ANAHOLA, Kauai — A prominent Native Hawaiian advocacy organization is offering financing, plans and material lists so residents can build simple quarantine structures to protect kupuna and members of large extended families that feel the need to create more separation in their living situations.

As one local Native Hawaiian political leader put it, the project may be as valuable as a tool of community empowerment as it is a practical contribution to ways to fight the COVID-19 emergency.

The project is the latest step to help Native Hawaiians counter the crisis by the Homestead Community Development Corp., with offices here and in Honolulu. The corporation will be offering below-market-rate financing for people who want to build the quarantine structures, which will cost between $2,000 and $7,500 depending on the design. Some may be basic boxes. Others may have windows and one design even has a sliding glass door.

The Homestead Community Development Corp. is offering financing and plans for Native Hawaiians to build the coronavirus quarantine structures. Courtesy: Homestead Community Development Corp.

Payment plans will be offered that range from $90 per month spread over two years to $183 per month when spread over 48 months. Only residents of Department of Hawaiian Home Lands properties are eligible for the loan and construction program.

Robin Danner, CEO of the organization, said over the weekend that 28 inquiries were received from families on Kauai, Hawaii island, Oahu, Maui and Molokai in the first 24 hours after word started to spread informally in the community.

“That was just with the coconut wireless,” said Danner, who said a more formal marketing and application process will be introduced this week.

She said loan decisions will not be based on credit scores. “I want to say to our homestead families this is not the time to question what you assume your credit score to be. Let us worry about that. This is not the time to deny your elders a quarantine unit because you’re afraid you won’t qualify for a loan.”

The quarantine structures are simple structures, and will cost between $2,000 and $7,500 in materials depending on the design. Courtesy: Homestead Community Development Corp

The structures are square, with pitched roofs. They are designed to house people in the short term but could be repurposed for storage once the COVID-19 danger has passed. The sheds are about 8-feet square and small enough that they fall below the minimum size for which a building permit is required.

The projects are intended to be do-it-yourself affairs. Loan recipients will receive a list of tools and materials they will need, as well as a manual to walk them through the construction. Danner said the development corporation hopes to work with Honsador Lumber to obtain favorable pricing for materials, which mostly consist of plywood, 2-by-4s and roofing shingles.

“I think COVID-19 has revealed some of our complacency,” Danner said. “We’re overcrowded. We just kind of accept it, but COVID-19 has made it unacceptable now because it’s dangerous. We could be hurting our kupuna and our family members. It’s unacceptable and it’s not insurmountable. We need an elder defense line.”

Building materials for a quarantine structure. Courtesy: Homestead Community Development Corp.

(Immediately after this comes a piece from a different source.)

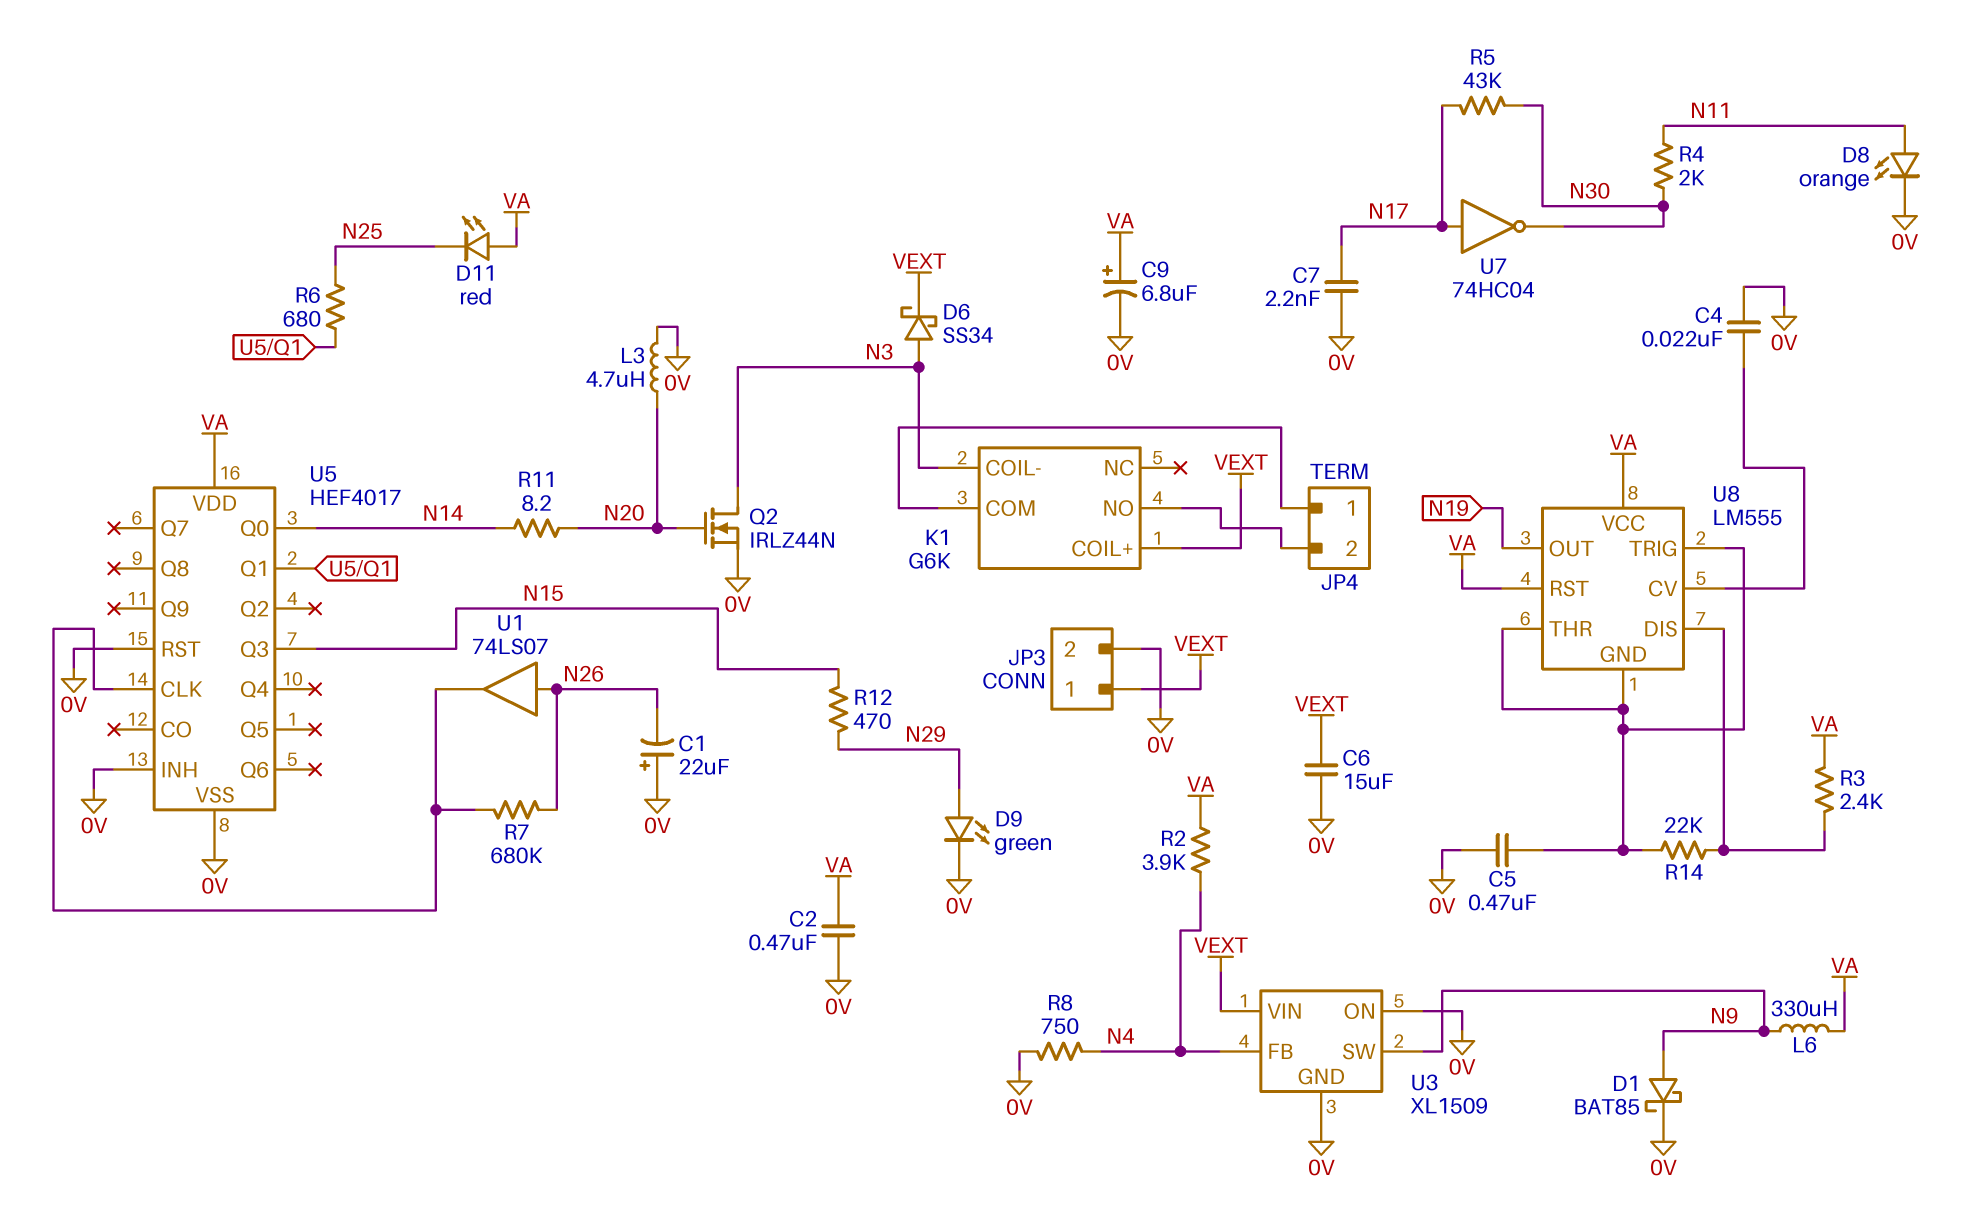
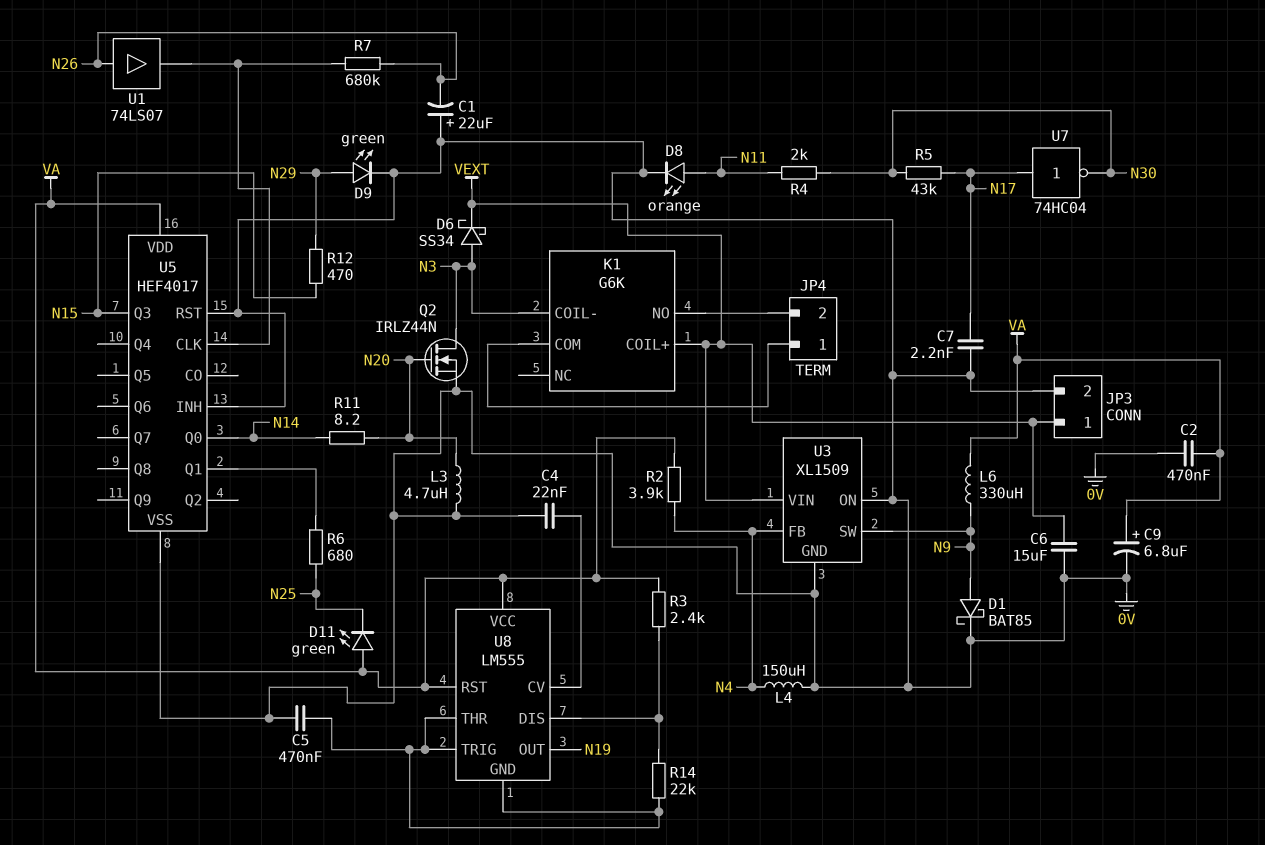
D11: LED red (A VA, K N25) -> LED green (A VA, K N25)
L4: none -> 150uH (0V, N4)
R8: 750 (0V, N4) -> none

She said she has watched with growing alarm as the Native Hawaiian community is, essentially, forced to accept even greater overcrowding in housing because of deteriorating economic situations.

Native Hawaiians, she said, will likely be disproportionately affected by unemployment rates that grow exponentially with every day the virus crisis lasts.

A result will be that more and more people must jam into houses that already hold highly concentrated multigenerational families.

“This solution is so simple, but we just put up with overcrowding,” she said, “but it’s overcrowding in which some of our family members may live in a tent, or who are homeless in a tent.”

Construction of the first quarantine building was set to begin over the weekend at a site in Anahola. Danner declined to provide an address to protect the privacy of the family that lives on the property, but she provided images of a prototype, along with the piles of materials that will be used in building each shed.

She said loan customers will not be required to use Homestead Community Development Corp. plans or buy materials through the organization. She said an initial $200,000 in seed capital has already been raised and that development corporation staff members will be trained in processing loan applications, which could start moving through the process on Monday.

She said her nonprofit organization is qualified to operate as a community development financial institution and that operating costs to get loan officers on staff and train them are funded under an existing grant from the U.S. Department of the Treasury.

Kipukai Kualii, a Kauai County Council member who happens also to be a DHHL lessee and lives near where the first of the sheds is being constructed, said the small structures are “another solution, though not necessarily to the long term housing problem.”

But, he said, “many of our families live in overcrowded homes, and in the sense that people are trying to do quarantine and isolation and social distancing, it’s hard for people to do that in a crowded home.

“This is another small solution to give people options. It’s another example of the kind of community empowerment that our homestead leaders are doing.”